[Document layout detection data]
◆ ◆ ◆ ◆ ◆ ◆ ◆

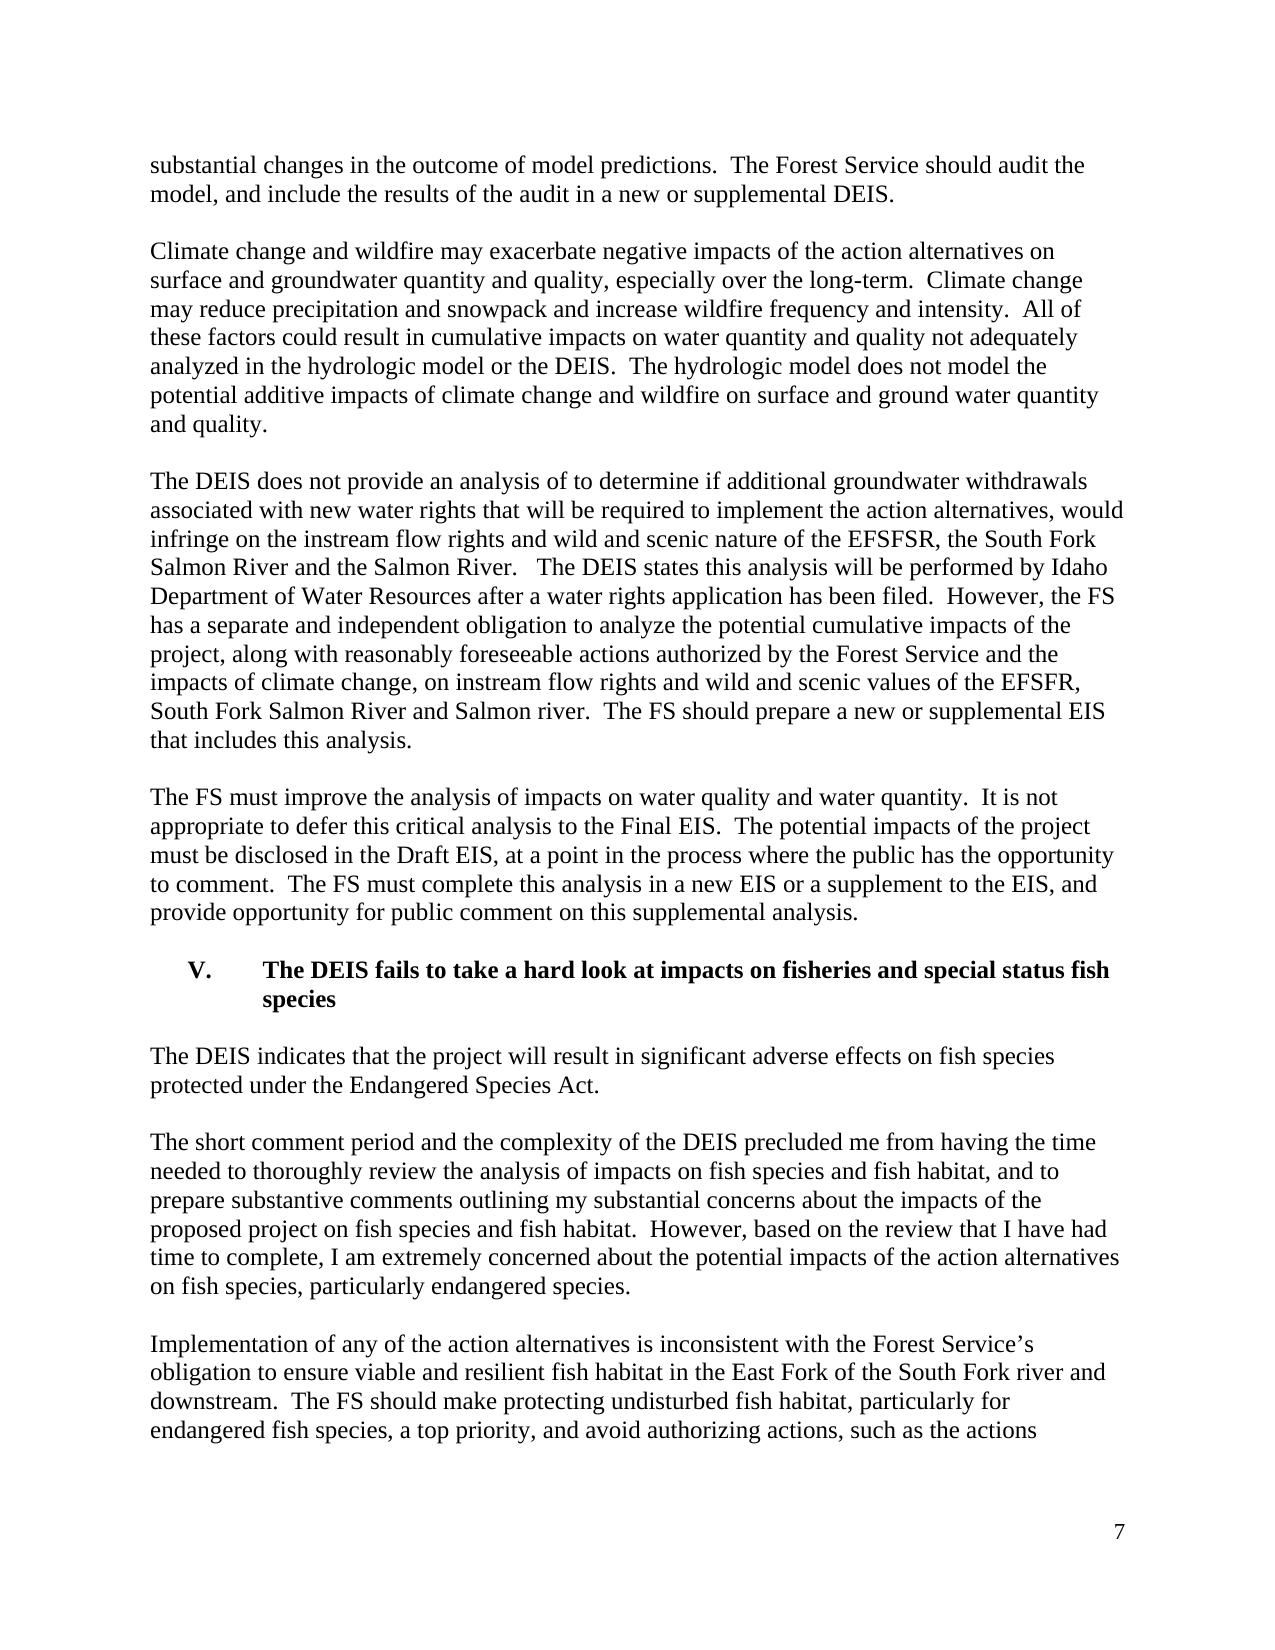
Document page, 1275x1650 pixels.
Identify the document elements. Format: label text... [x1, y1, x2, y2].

text Climate change and wildfire may exacerbate negative impacts of the action alternatives on surface and groundwater quantity and quality, especially over the long-term. Climate change may reduce precipitation and snowpack and increase wildfire frequency and intensity. All of these factors could result in cumulative impacts on water quantity and quality not adequately analyzed in the hydrologic model or the DEIS. The hydrologic model does not model the potential additive impacts of climate change and wildfire on surface and ground water quantity and quality. [150, 236, 1125, 437]
list The DEIS fails to take a hard look at impacts on fisheries and special status fish species [187, 955, 1125, 1012]
text The DEIS does not provide an analysis of to determine if additional groundwater withdrawals associated with new water rights that will be required to implement the action alternatives, would infringe on the instream flow rights and wild and scenic nature of the EFSFSR, the South Fork Salmon River and the Salmon River. The DEIS states this analysis will be performed by Idaho Department of Water Resources after a water rights application has been filed. However, the FS has a separate and independent obligation to analyze the potential cumulative impacts of the project, along with reasonably foreseeable actions authorized by the Forest Service and the impacts of climate change, on instream flow rights and wild and scenic values of the EFSFR, South Fork Salmon River and Salmon river. The FS should prepare a new or supplemental EIS that includes this analysis. [150, 466, 1125, 754]
text The DEIS indicates that the project will result in significant adverse effects on fish species protected under the Endangered Species Act. [150, 1041, 1125, 1099]
text The FS must improve the analysis of impacts on water quality and water quantity. It is not appropriate to defer this critical analysis to the Final EIS. The potential impacts of the project must be disclosed in the Draft EIS, at a point in the process where the public has the opportunity to comment. The FS must complete this analysis in a new EIS or a supplement to the EIS, and provide opportunity for public comment on this supplemental analysis. [150, 782, 1125, 926]
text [150, 150, 1125, 207]
text The short comment period and the complexity of the DEIS precluded me from having the time needed to thoroughly review the analysis of impacts on fish species and fish habitat, and to prepare substantive comments outlining my substantial concerns about the impacts of the proposed project on fish species and fish habitat. However, based on the review that I have had time to complete, I am extremely concerned about the potential impacts of the action alternatives on fish species, particularly endangered species. [150, 1127, 1125, 1300]
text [150, 1329, 1125, 1444]
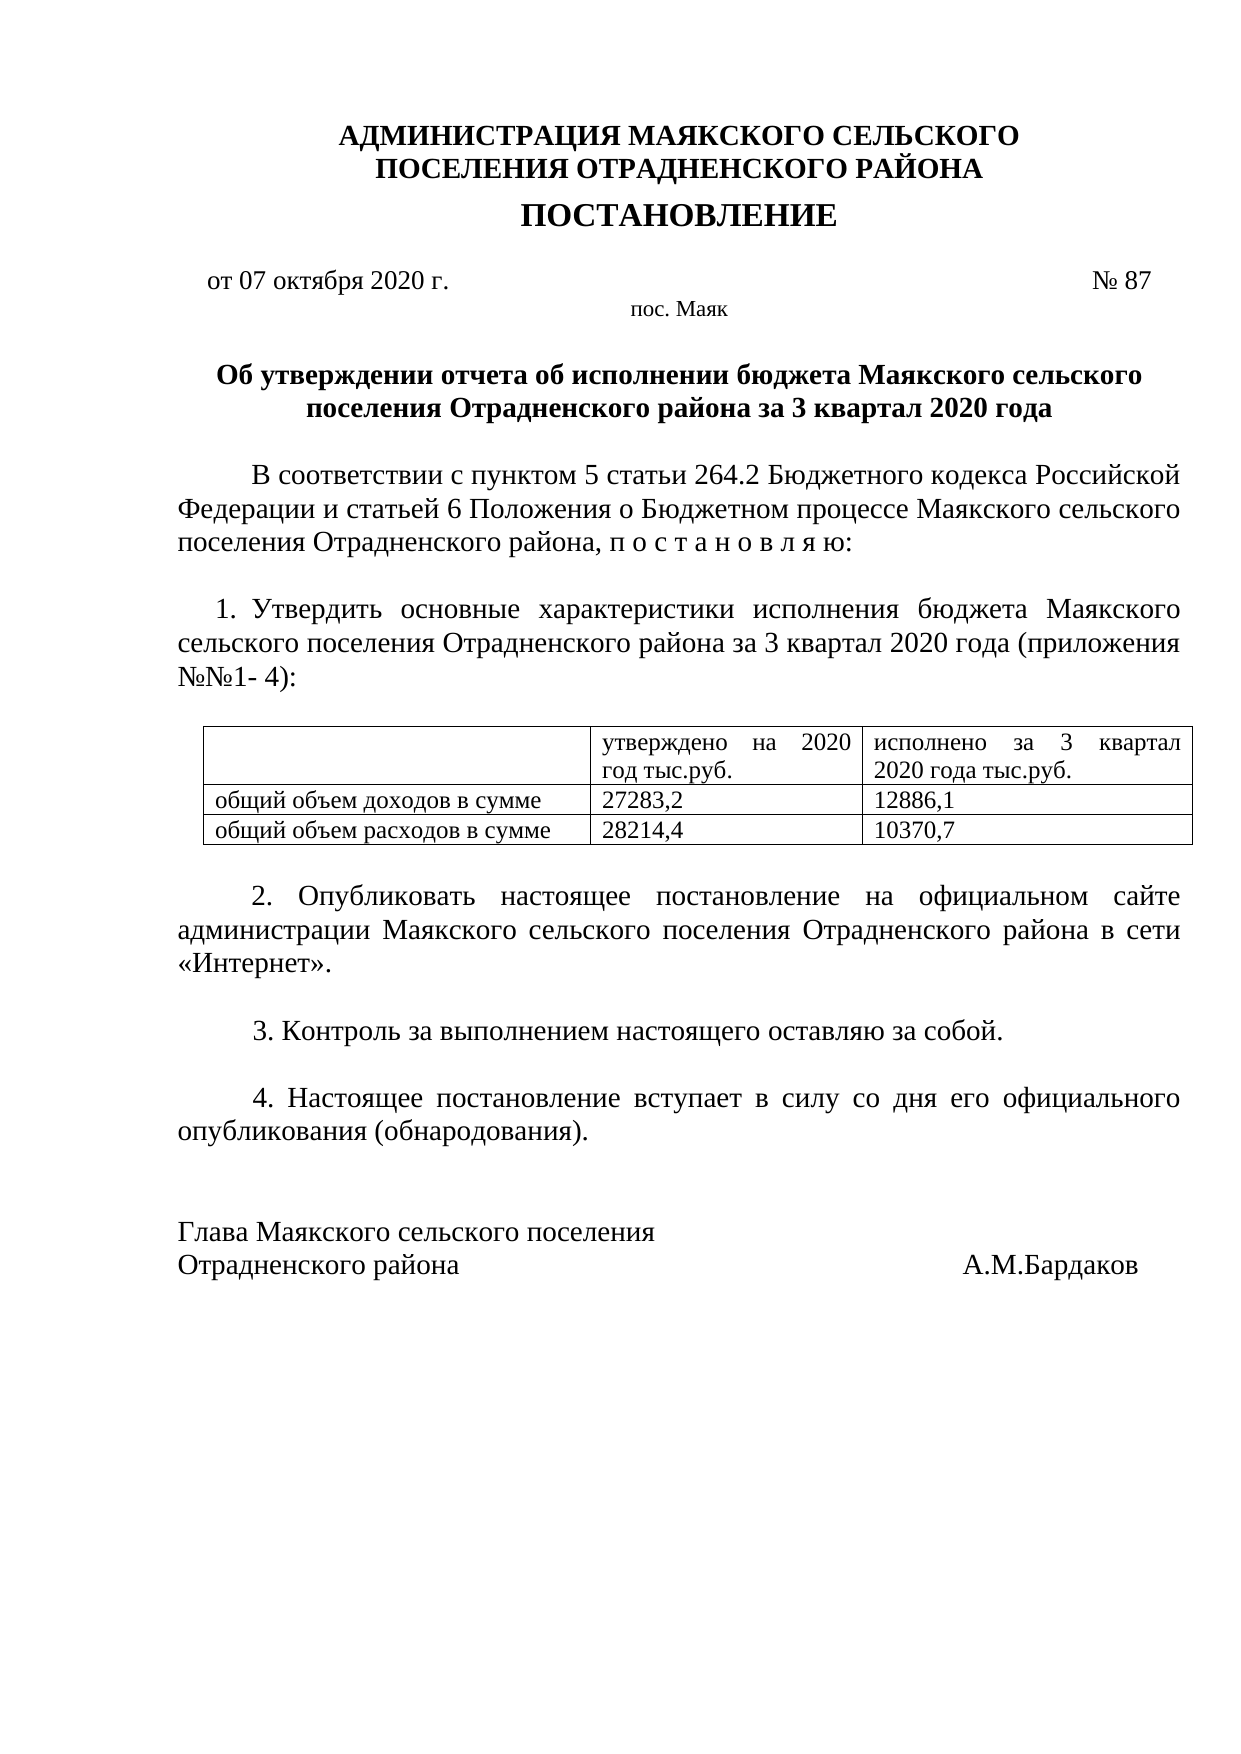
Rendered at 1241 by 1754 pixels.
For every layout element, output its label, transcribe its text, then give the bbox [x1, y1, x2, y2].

text 3. Контроль за выполнением настоящего оставляю за собой. [177, 1013, 1181, 1046]
list Утвердить основные характеристики исполнения бюджета Маякского сельского поселения Отрадненского района за 3 квартал 2020 года (приложения №№1- 4): [177, 592, 1181, 692]
text ПОСЕЛЕНИЯ ОТРАДНЕНСКОГО РАЙОНА [177, 152, 1181, 185]
text от 07 октября . № 87 [177, 264, 1181, 295]
table_cell общий объем расходов в сумме [204, 815, 590, 844]
text Глава Маякского сельского поселения [177, 1214, 1181, 1247]
table_cell 10370,7 [863, 815, 1192, 844]
table_cell общий объем доходов в сумме [204, 785, 590, 814]
table_cell 28214,4 [591, 815, 862, 844]
table_header исполнено за 3 квартал 2020 года тыс.руб. [863, 727, 1192, 784]
text 2. Опубликовать настоящее постановление на официальном сайте администрации Маякского сельского поселения Отрадненского района в сети «Интернет». [177, 878, 1181, 979]
table_cell 12886,1 [863, 785, 1192, 814]
text пос. Маяк [177, 295, 1181, 322]
text ПОСТАНОВЛЕНИЕ [177, 195, 1181, 233]
text Отрадненского района А.М.Бардаков [177, 1247, 1181, 1281]
table_header утверждено на 2020 год тыс.руб. [591, 727, 862, 784]
table_cell 27283,2 [591, 785, 862, 814]
text 4. Настоящее постановление вступает в силу со дня его официального опубликования (обнародования). [177, 1080, 1181, 1147]
text Об утверждении отчета об исполнении бюджета Маякского сельского поселения Отрадненского района за 3 квартал 2020 года [177, 357, 1181, 424]
table_header [204, 727, 590, 784]
text В соответствии с пунктом 5 статьи 264.2 Бюджетного кодекса Российской Федерации и статьей 6 Положения о Бюджетном процессе Маякского сельского поселения Отрадненского района, п о с т а н о в л я ю: [177, 457, 1181, 558]
text АДМИНИСТРАЦИЯ МАЯКСКОГО СЕЛЬСКОГО [177, 118, 1181, 152]
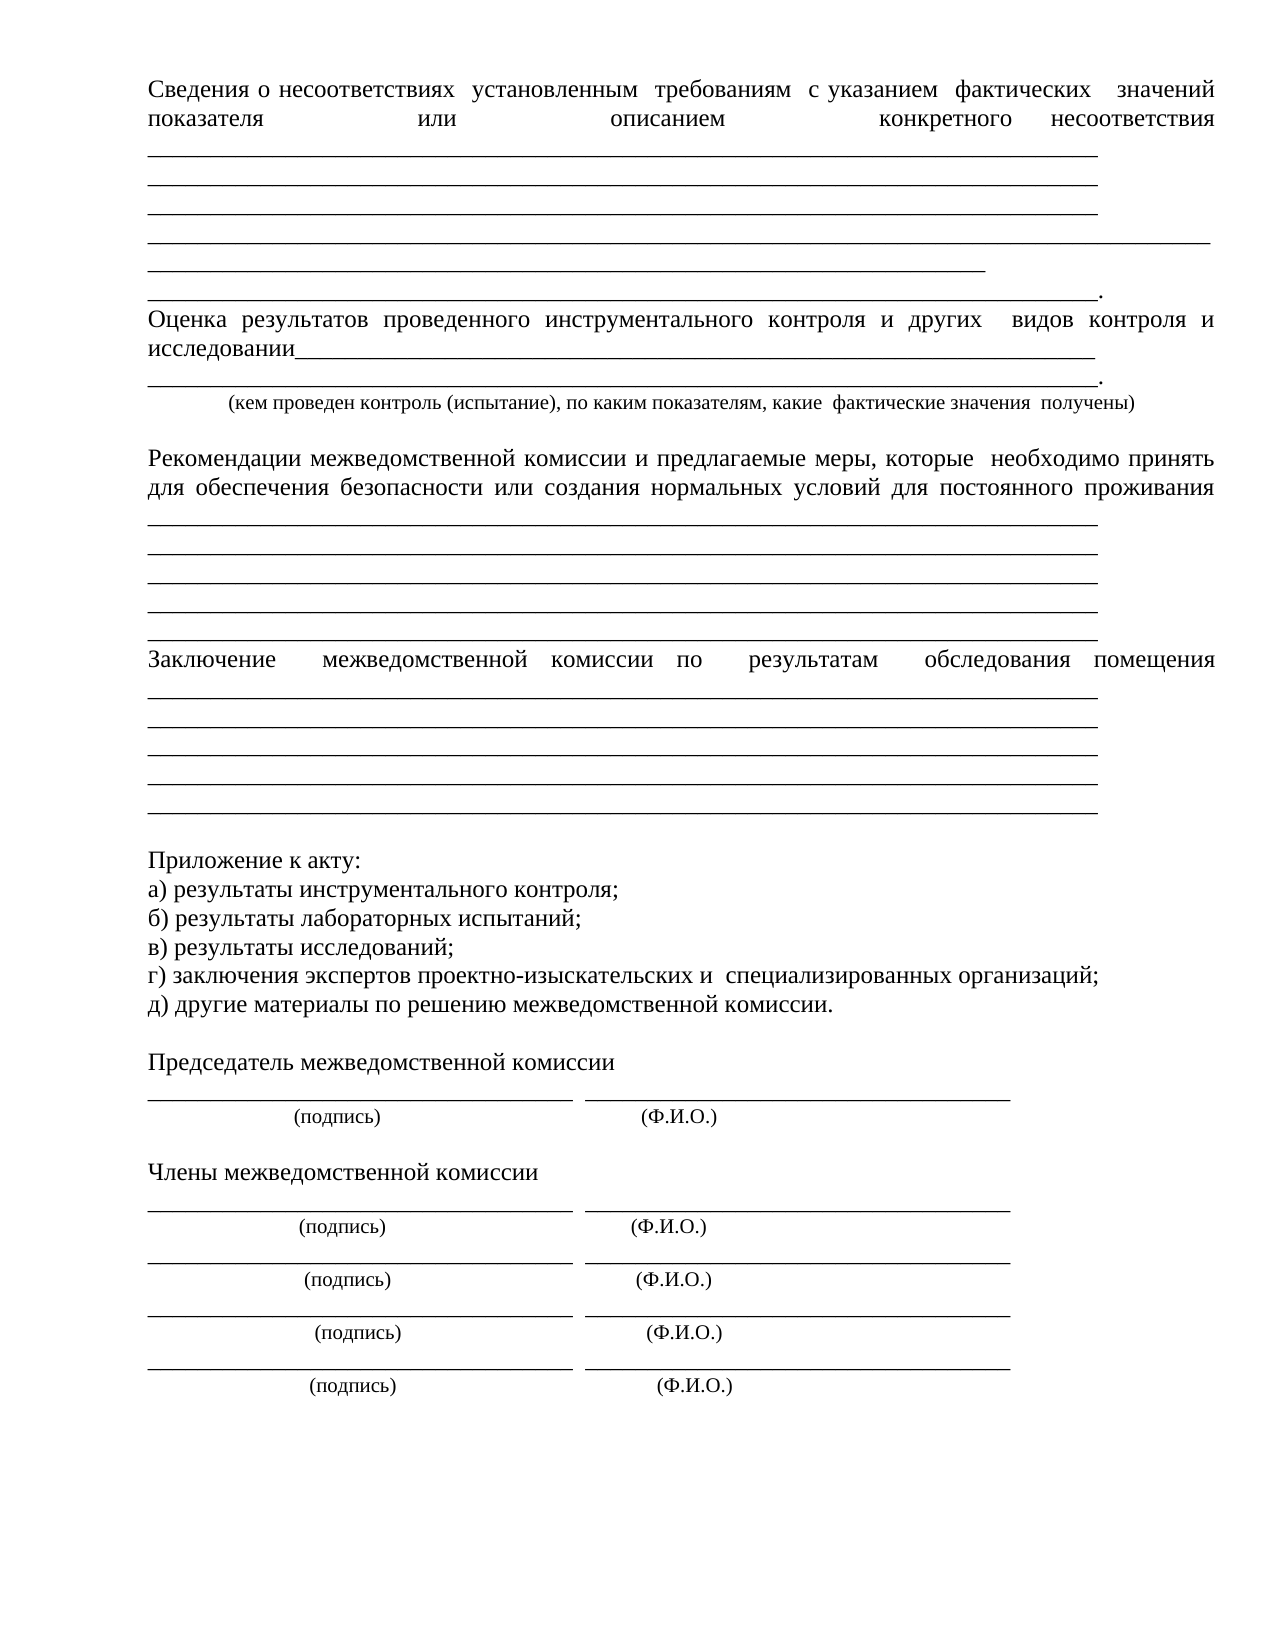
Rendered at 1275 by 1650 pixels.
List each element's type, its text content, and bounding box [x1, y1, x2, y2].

◆ ◆ ◆ ◆ ◆ ◆ ◆

Match on "comment" and copy out every line of the entries that contains it.

text The FS must improve the analysis of impacts on water quality and water quantity. It is not appropriate to defer this critical analysis to the Final EIS. The potential impacts of the project must be disclosed in the Draft EIS, at a point in the process where the public has the opportunity to comment. The FS must complete this analysis in a new EIS or a supplement to the EIS, and provide opportunity for public comment on this supplemental analysis. [150, 782, 1125, 926]
text The short comment period and the complexity of the DEIS precluded me from having the time needed to thoroughly review the analysis of impacts on fish species and fish habitat, and to prepare substantive comments outlining my substantial concerns about the impacts of the proposed project on fish species and fish habitat. However, based on the review that I have had time to complete, I am extremely concerned about the potential impacts of the action alternatives on fish species, particularly endangered species. [150, 1127, 1125, 1300]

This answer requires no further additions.